● Job: Please put the text of every row below into a JSON list of strings, with one string per line and no strings for blank lines.
··· Task material ···
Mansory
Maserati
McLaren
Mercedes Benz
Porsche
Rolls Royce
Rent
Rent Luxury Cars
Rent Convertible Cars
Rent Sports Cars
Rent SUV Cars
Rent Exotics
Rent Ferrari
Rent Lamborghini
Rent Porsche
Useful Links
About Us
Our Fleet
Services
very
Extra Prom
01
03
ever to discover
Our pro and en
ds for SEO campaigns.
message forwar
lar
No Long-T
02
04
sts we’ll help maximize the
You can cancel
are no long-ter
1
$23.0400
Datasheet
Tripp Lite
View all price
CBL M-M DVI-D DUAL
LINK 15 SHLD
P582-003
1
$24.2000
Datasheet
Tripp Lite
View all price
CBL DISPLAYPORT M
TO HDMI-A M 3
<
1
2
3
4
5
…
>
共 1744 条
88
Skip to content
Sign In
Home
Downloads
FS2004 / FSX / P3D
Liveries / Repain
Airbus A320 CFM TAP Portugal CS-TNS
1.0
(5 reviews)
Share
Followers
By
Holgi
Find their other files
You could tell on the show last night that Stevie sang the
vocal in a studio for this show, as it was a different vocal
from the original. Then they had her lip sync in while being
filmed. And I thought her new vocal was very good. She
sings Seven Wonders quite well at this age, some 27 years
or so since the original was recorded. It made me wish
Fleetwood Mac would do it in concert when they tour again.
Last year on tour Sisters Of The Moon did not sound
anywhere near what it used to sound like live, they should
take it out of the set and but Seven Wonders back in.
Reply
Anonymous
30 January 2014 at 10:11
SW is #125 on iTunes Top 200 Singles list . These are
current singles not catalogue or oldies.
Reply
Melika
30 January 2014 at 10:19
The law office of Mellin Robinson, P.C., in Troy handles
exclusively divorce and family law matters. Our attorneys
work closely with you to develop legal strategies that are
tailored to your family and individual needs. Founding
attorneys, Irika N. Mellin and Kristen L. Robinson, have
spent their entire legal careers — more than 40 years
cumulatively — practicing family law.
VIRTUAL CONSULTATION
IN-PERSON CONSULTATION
···
● Written solution:
[
  "Mansory",
  "Maserati",
  "McLaren",
  "Mercedes Benz",
  "Porsche",
  "Rolls Royce",
  "Rent",
  "Rent Luxury Cars",
  "Rent Convertible Cars",
  "Rent Sports Cars",
  "Rent SUV Cars",
  "Rent Exotics",
  "Rent Ferrari",
  "Rent Lamborghini",
  "Rent Porsche",
  "Useful Links",
  "About Us",
  "Our Fleet",
  "Services",
  "very",
  "Extra Prom",
  "01",
  "03",
  "ever to discover",
  "Our pro and en",
  "ds for SEO campaigns.",
  "message forwar",
  "lar",
  "No Long-T",
  "02",
  "04",
  "sts we’ll help maximize the",
  "You can cancel",
  "are no long-ter",
  "1",
  "$23.0400",
  "Datasheet",
  "Tripp Lite",
  "View all price",
  "CBL M-M DVI-D DUAL",
  "LINK 15 SHLD",
  "P582-003",
  "1",
  "$24.2000",
  "Datasheet",
  "Tripp Lite",
  "View all price",
  "CBL DISPLAYPORT M",
  "TO HDMI-A M 3",
  "<",
  "1",
  "2",
  "3",
  "4",
  "5",
  "…",
  ">",
  "共 1744 条",
  "88",
  "Skip to content",
  "Sign In",
  "Home",
  "Downloads",
  "FS2004 / FSX / P3D",
  "Liveries / Repain",
  "Airbus A320 CFM TAP Portugal CS-TNS",
  "1.0",
  "(5 reviews)",
  "Share",
  "Followers",
  "By",
  "Holgi",
  "Find their other files",
  "You could tell on the show last night that Stevie sang the",
  "vocal in a studio for this show, as it was a different vocal",
  "from the original. Then they had her lip sync in while being",
  "filmed. And I thought her new vocal was very good. She",
  "sings Seven Wonders quite well at this age, some 27 years",
  "or so since the original was recorded. It made me wish",
  "Fleetwood Mac would do it in concert when they tour again.",
  "Last year on tour Sisters Of The Moon did not sound",
  "anywhere near what it used to sound like live, they should",
  "take it out of the set and but Seven Wonders back in.",
  "Reply",
  "Anonymous",
  "30 January 2014 at 10:11",
  "SW is #125 on iTunes Top 200 Singles list . These are",
  "current singles not catalogue or oldies.",
  "Reply",
  "Melika",
  "30 January 2014 at 10:19",
  "The law office of Mellin Robinson, P.C., in Troy handles",
  "exclusively divorce and family law matters. Our attorneys",
  "work closely with you to develop legal strategies that are",
  "tailored to your family and individual needs. Founding",
  "attorneys, Irika N. Mellin and Kristen L. Robinson, have",
  "spent their entire legal careers — more than 40 years",
  "cumulatively — practicing family law.",
  "VIRTUAL CONSULTATION",
  "IN-PERSON CONSULTATION"
]